アメリカと日本の物を買うことに対する考え方
露店でアイスクリームを買って、店の前で一口も食べられずに落としてしまったら。アメリカでは土がついたアイスを新しいアイスと交換してくれるかもしれない。だが、日本では、おそらく交換できない。
これは、物を購入するときの意識の違いによるからだと思う。アメリカでは、物を購入して使用することによって得られる「何か」に対してお金を払っていて、日本では、物自体をお金と交換しているというイメージがある。
アイスの例で言えば、日本ではアイスに対してお金を払っていて、アメリカではアイスを食べるということに対してお金を払っている。

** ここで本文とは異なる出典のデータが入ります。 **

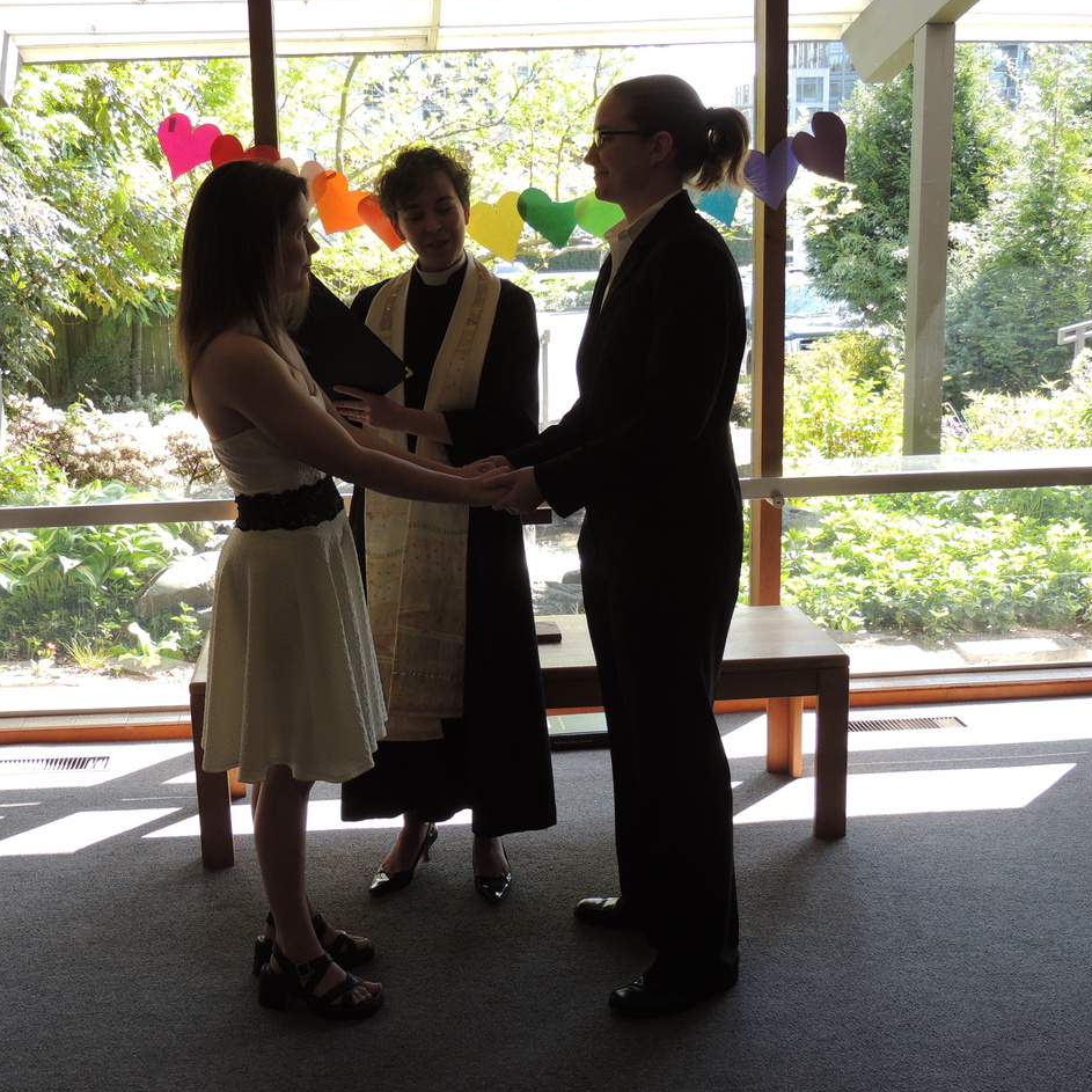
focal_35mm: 42
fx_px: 1499
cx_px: 427
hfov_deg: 39.8
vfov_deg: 40.0
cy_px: 548
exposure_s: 1/80
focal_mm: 6.2
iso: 100
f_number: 3.3
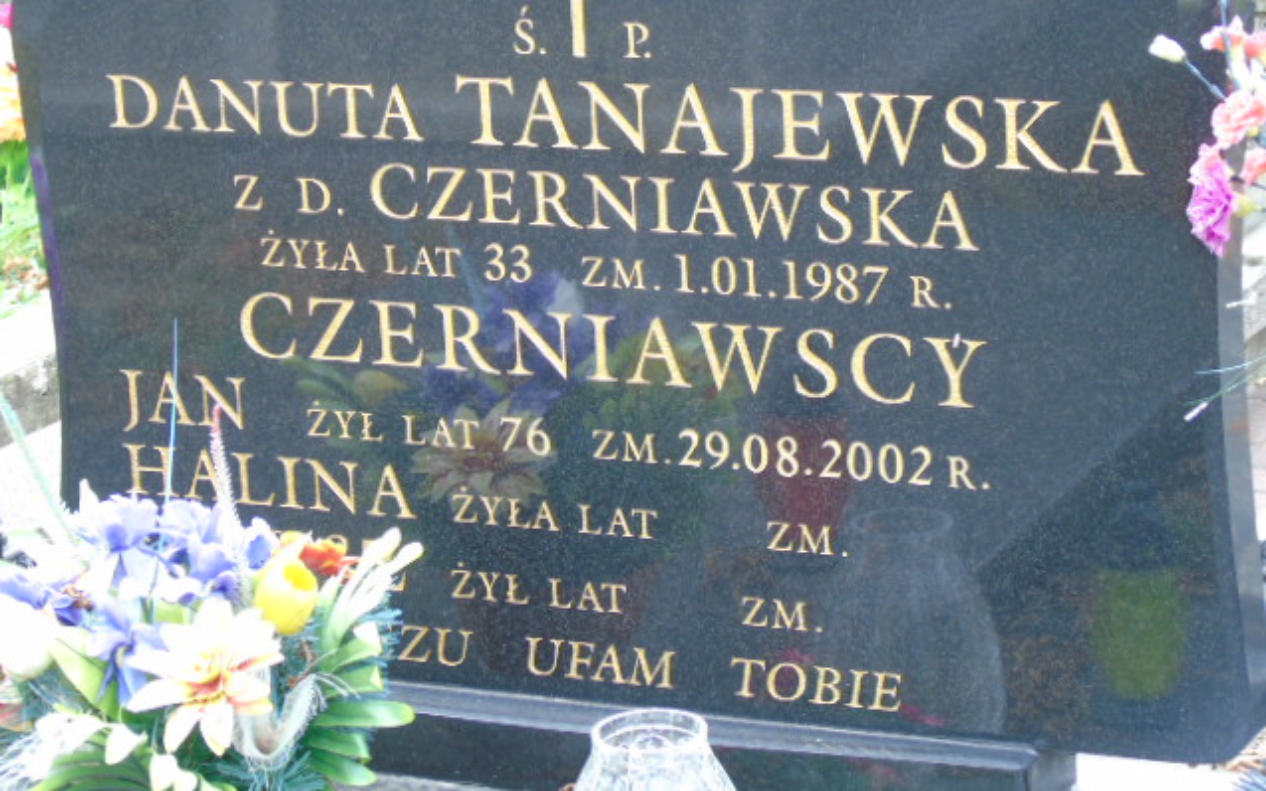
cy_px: 350
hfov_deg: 18.1
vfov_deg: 11.4
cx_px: 634
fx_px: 3967
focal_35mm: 115
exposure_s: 1/30
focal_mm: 19
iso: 200
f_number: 4.4
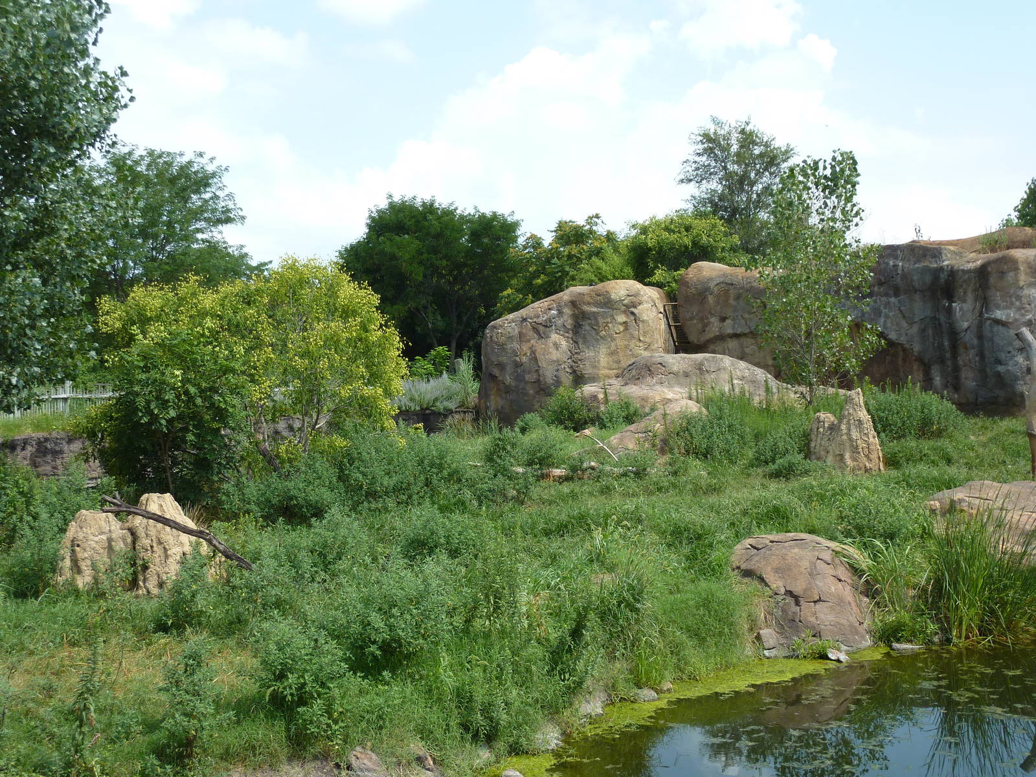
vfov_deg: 34.3
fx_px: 1257
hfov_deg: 44.8
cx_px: 518
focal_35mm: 42
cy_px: 388
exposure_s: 1/500
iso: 100
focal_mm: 6.9
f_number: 3.7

チップの文化についても、この考え方は成り立つ。レストランで食事をするときに、メニューの値段は、日本では料理を購入することに対してであるが、アメリカではその料理をレストラン内で食べることにお金を払っている。また、その料理を運んでくれる給仕には、丁寧な接客や料理の説明などの体験をさせてくれるので、チップを払うのである。
クーリングオフがアメリカで多いのも同じで、物を購入して使用することで得られるはずの「何か」が得られない場合は、どれだけ使用していようとも返品する。やはりアメリカでは、その得られる「何か」に対してお金を払っているのだ。
これはどちらが優れていて、劣っているという話ではない。そもそもの根本的な考え方の違いである。だが、チップの文化なんかは、そのサービスを含めて料理の代金ではないかと、アメリカ人にも思うところがあるらしい。どの国も一長一短。思うところはあるようだ。